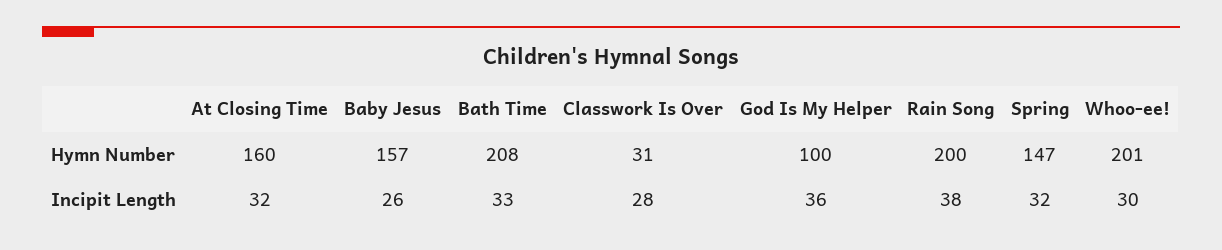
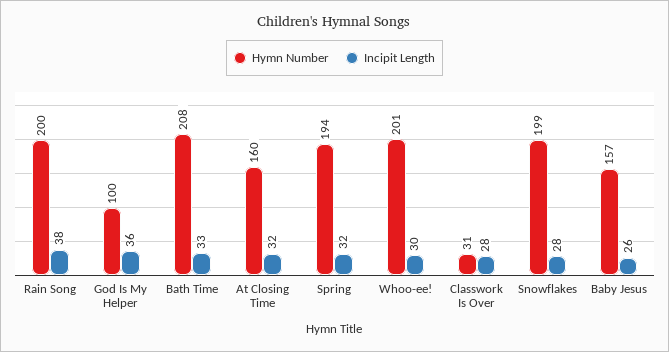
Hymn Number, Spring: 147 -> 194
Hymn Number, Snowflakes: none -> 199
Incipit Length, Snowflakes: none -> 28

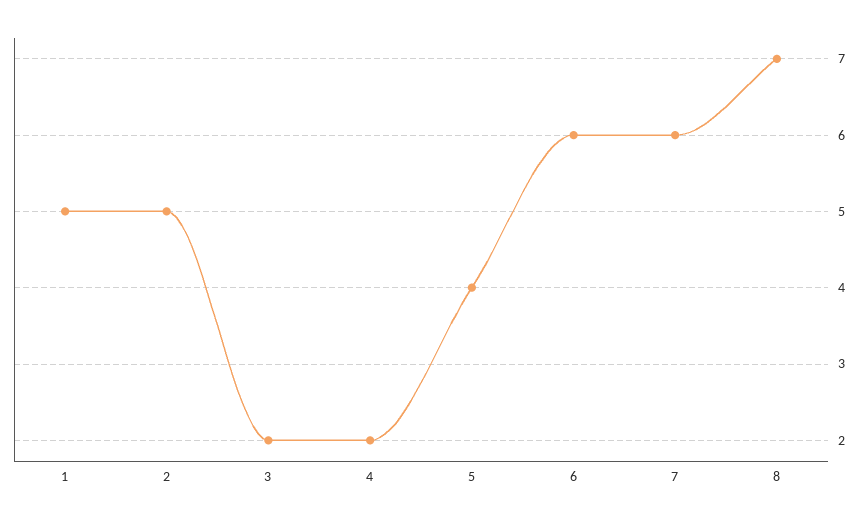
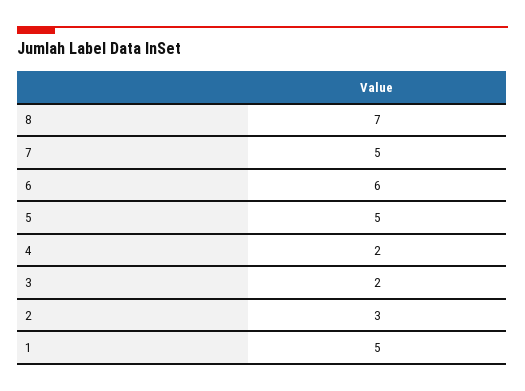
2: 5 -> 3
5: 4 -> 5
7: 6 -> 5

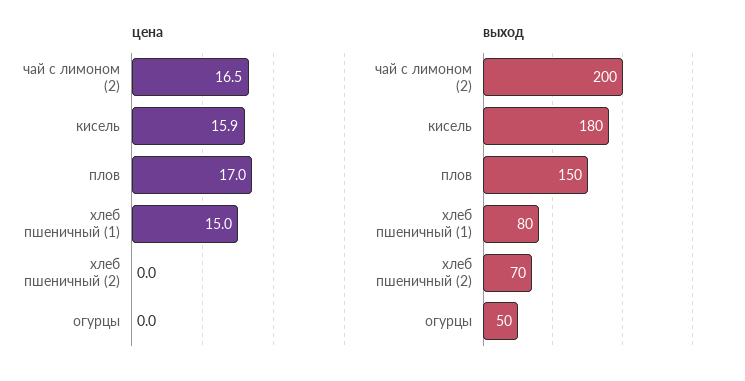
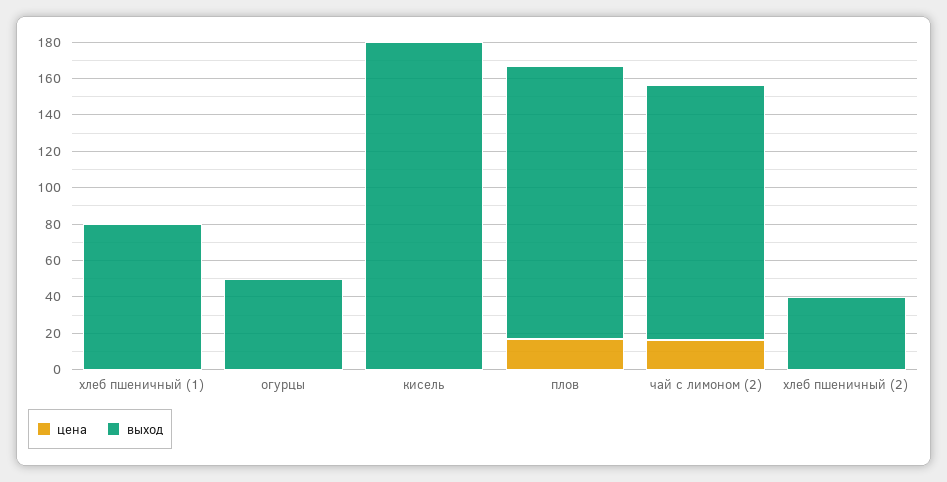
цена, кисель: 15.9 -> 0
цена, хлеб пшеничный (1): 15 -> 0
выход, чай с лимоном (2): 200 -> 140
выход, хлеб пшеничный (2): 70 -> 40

....

- **Problem description**:
Where a line of the data contains "Snowflakes", copy that line.

- **Problem solution**:
Hymn Number, Snowflakes: none -> 199
Incipit Length, Snowflakes: none -> 28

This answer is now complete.